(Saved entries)

[Start of section]

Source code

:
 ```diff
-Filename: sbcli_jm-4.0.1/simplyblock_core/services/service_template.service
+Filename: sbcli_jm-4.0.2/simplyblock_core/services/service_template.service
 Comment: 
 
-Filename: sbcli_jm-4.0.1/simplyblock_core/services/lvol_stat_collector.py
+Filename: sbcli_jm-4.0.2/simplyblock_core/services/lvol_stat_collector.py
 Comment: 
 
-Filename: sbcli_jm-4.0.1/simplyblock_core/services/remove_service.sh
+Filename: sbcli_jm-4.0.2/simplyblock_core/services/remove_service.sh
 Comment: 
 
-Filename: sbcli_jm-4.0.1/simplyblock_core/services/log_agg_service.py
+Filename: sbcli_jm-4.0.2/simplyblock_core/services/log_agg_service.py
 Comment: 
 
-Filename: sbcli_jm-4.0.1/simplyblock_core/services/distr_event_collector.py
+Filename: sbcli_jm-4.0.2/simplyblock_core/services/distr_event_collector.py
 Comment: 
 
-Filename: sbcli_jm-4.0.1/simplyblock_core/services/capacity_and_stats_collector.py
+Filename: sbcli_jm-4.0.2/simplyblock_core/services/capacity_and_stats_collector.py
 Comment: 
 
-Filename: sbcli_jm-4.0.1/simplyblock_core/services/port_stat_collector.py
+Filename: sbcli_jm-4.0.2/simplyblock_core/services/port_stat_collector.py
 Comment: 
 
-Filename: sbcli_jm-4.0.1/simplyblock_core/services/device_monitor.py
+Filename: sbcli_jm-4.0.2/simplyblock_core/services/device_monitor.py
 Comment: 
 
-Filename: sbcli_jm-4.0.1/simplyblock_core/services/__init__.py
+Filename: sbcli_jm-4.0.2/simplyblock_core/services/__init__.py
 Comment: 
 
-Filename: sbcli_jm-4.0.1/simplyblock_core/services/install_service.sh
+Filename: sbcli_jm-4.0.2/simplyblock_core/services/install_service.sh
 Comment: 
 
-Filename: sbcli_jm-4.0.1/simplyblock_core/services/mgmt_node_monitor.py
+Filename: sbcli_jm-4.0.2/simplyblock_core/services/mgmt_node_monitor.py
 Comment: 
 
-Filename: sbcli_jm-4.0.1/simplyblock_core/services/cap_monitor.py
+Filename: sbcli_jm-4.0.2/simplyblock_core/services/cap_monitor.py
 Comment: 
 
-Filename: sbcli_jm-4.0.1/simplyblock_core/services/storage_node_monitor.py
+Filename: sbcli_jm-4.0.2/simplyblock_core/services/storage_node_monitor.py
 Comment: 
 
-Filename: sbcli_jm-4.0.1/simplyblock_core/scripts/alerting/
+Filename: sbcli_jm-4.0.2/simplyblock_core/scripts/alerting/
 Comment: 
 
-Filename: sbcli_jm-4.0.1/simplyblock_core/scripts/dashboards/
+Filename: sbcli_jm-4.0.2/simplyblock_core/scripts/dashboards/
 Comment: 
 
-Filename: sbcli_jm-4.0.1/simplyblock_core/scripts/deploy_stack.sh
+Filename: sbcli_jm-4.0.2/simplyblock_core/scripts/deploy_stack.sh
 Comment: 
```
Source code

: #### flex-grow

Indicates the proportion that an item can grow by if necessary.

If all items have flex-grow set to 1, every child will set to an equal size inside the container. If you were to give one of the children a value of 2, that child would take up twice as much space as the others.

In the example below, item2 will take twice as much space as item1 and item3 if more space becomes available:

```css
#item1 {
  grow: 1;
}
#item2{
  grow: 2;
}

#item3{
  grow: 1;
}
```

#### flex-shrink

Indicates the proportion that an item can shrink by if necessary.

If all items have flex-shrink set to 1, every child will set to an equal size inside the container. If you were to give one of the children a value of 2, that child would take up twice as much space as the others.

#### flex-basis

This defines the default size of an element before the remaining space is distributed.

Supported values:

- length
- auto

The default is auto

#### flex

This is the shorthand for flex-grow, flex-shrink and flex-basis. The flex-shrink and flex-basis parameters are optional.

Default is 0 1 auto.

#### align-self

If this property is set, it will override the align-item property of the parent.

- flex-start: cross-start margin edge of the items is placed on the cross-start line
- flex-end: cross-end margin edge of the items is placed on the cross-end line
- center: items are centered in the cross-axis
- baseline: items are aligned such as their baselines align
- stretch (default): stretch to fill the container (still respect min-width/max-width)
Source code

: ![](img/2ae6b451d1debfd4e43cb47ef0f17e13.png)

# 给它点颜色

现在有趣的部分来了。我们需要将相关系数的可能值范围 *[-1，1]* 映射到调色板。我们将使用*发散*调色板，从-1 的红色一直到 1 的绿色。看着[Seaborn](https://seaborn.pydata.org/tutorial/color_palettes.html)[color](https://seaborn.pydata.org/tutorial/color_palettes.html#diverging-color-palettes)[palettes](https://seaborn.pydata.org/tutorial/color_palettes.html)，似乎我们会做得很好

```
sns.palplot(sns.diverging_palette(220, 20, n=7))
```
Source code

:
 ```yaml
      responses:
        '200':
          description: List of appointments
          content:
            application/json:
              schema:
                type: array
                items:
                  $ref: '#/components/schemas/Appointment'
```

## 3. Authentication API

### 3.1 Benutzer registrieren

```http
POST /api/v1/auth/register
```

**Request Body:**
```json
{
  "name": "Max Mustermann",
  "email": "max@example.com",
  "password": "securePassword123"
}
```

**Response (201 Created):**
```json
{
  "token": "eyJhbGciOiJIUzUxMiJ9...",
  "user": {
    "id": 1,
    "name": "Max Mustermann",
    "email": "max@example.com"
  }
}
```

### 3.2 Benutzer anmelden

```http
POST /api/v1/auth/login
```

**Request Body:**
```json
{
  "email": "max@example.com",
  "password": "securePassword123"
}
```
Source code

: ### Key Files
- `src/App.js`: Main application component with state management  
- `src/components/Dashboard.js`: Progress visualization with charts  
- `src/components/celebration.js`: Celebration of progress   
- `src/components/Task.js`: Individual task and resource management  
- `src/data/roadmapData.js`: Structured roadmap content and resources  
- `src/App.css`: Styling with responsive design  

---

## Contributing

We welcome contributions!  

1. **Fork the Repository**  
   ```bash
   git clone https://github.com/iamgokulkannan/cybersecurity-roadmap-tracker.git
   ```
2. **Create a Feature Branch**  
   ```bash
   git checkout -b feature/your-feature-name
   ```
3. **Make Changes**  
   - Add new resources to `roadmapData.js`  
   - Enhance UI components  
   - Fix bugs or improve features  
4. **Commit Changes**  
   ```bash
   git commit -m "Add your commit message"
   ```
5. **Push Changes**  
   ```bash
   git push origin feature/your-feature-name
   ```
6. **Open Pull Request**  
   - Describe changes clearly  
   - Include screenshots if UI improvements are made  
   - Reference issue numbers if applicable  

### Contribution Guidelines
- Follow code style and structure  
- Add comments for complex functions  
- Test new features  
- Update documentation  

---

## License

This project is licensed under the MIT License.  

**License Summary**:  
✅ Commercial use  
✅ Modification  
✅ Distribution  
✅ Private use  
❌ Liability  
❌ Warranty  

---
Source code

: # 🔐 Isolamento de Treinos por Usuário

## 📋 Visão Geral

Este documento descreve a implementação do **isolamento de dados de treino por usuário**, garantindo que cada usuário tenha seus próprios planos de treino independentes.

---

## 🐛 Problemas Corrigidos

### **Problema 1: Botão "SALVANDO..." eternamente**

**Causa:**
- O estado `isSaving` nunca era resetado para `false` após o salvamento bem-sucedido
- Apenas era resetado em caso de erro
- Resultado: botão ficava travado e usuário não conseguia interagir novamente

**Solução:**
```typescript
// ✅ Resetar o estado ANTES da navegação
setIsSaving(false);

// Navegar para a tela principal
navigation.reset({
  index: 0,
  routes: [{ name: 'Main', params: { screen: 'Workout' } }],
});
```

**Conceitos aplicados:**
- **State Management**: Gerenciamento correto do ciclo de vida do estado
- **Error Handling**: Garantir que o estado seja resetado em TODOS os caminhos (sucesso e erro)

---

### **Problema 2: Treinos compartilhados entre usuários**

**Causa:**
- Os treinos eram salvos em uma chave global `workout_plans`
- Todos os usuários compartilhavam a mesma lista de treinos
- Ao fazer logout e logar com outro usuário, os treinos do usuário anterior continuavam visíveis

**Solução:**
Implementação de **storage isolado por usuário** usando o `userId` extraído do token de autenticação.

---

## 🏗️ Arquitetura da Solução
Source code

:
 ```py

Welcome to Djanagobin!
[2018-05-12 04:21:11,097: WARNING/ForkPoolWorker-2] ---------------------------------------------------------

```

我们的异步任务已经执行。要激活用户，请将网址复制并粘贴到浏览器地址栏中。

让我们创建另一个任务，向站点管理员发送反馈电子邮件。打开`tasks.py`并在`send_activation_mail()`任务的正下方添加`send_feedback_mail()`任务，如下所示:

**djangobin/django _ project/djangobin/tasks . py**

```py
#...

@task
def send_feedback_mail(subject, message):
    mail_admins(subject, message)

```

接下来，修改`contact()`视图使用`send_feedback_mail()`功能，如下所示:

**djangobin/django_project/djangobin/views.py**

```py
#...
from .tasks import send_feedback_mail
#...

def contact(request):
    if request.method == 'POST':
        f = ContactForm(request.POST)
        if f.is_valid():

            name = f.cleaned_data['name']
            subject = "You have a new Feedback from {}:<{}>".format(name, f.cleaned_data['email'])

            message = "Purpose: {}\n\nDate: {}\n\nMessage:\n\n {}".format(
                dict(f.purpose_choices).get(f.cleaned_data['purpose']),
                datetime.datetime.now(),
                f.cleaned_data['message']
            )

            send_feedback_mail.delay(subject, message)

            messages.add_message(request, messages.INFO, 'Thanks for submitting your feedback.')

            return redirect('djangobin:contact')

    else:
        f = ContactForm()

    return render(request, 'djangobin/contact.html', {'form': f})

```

[End of section]

#### ASSIGNMENT:
Look for the word "resetado" in the data, then return every line that contains it.

#### TASK OUTPUT:
- O estado `isSaving` nunca era resetado para `false` após o salvamento bem-sucedido
- Apenas era resetado em caso de erro
- **Error Handling**: Garantir que o estado seja resetado em TODOS os caminhos (sucesso e erro)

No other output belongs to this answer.